• **WORK ORDER**: Exclude the pictures, then restate exactly each line of the data below from the first through the line containing "Annotation task. Describe".

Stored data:
──────
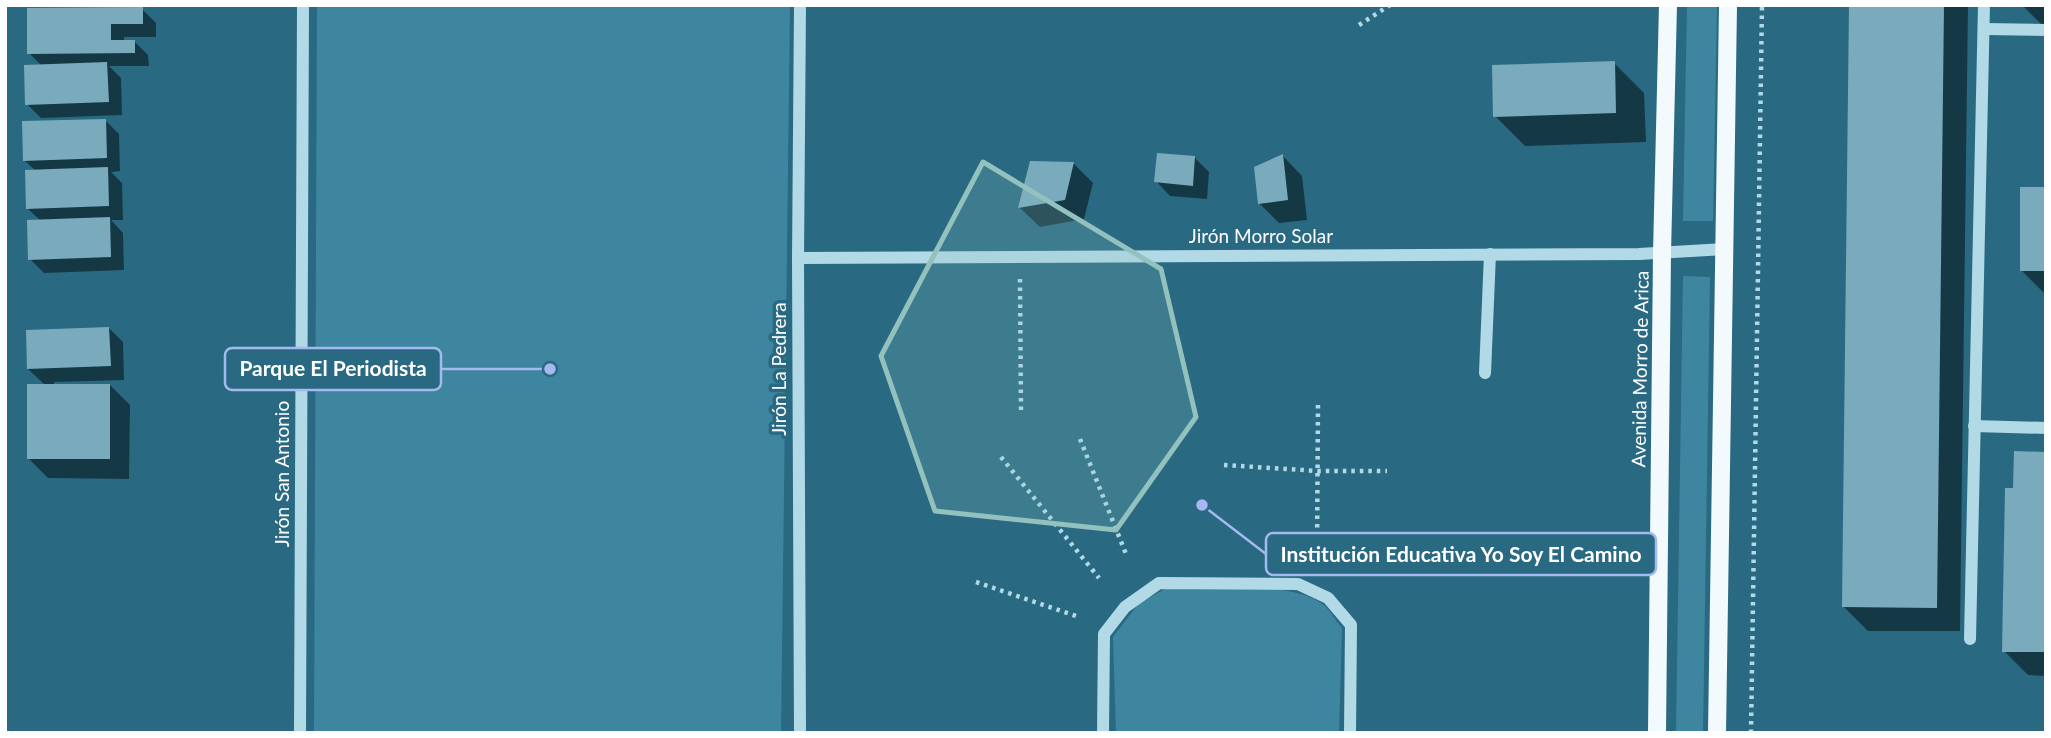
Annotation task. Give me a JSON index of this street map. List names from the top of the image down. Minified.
{"streets":{"main road":["Avenida Morro de Arica"],"street":["Jirón Morro Solar","Jirón La Pedrera","Jirón San Antonio"]},"crossings":[["Jirón Morro Solar","Jirón La Pedrera"],["Jirón Morro Solar","Avenida Morro de Arica"]],"places":["Parque El Periodista","Institución Educativa Yo Soy El Camino"]}
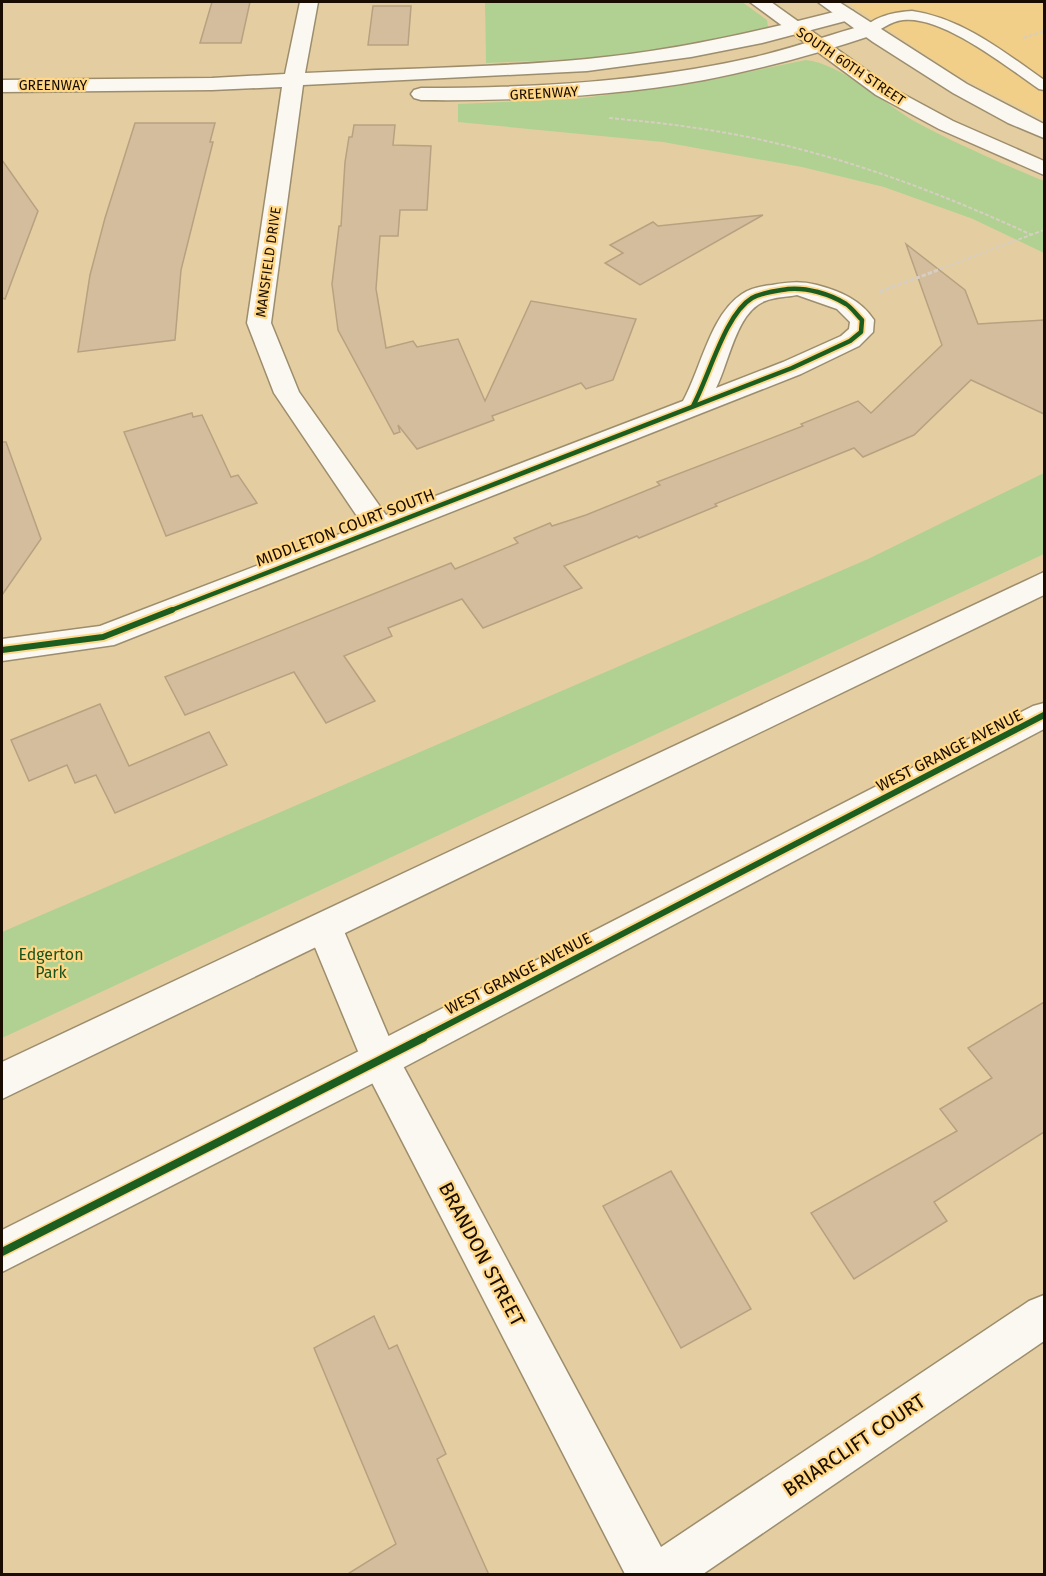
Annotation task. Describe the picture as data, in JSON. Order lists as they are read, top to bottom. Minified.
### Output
{"streets":{"street":["SOUTH 60TH STREET","GREENWAY","MANSFIELD DRIVE","MIDDLETON COURT SOUTH","WEST GRANGE AVENUE","BRANDON STREET","BRIARCLIFT COURT"]},"crossings":[["SOUTH 60TH STREET","GREENWAY"],["GREENWAY","MANSFIELD DRIVE"],["MANSFIELD DRIVE","MIDDLETON COURT SOUTH"],["WEST GRANGE AVENUE","BRANDON STREET"]],"parks":["Edgerton Park"]}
──────
• **TASK ANSWER**:
Annotation task. Give me a JSON index of this street map. List names from the top of the image down. Minified.
{"streets":{"main road":["Avenida Morro de Arica"],"street":["Jirón Morro Solar","Jirón La Pedrera","Jirón San Antonio"]},"crossings":[["Jirón Morro Solar","Jirón La Pedrera"],["Jirón Morro Solar","Avenida Morro de Arica"]],"places":["Parque El Periodista","Institución Educativa Yo Soy El Camino"]}
Annotation task. Describe the picture as data, in JSON. Order lists as they are read, top to bottom. Minified.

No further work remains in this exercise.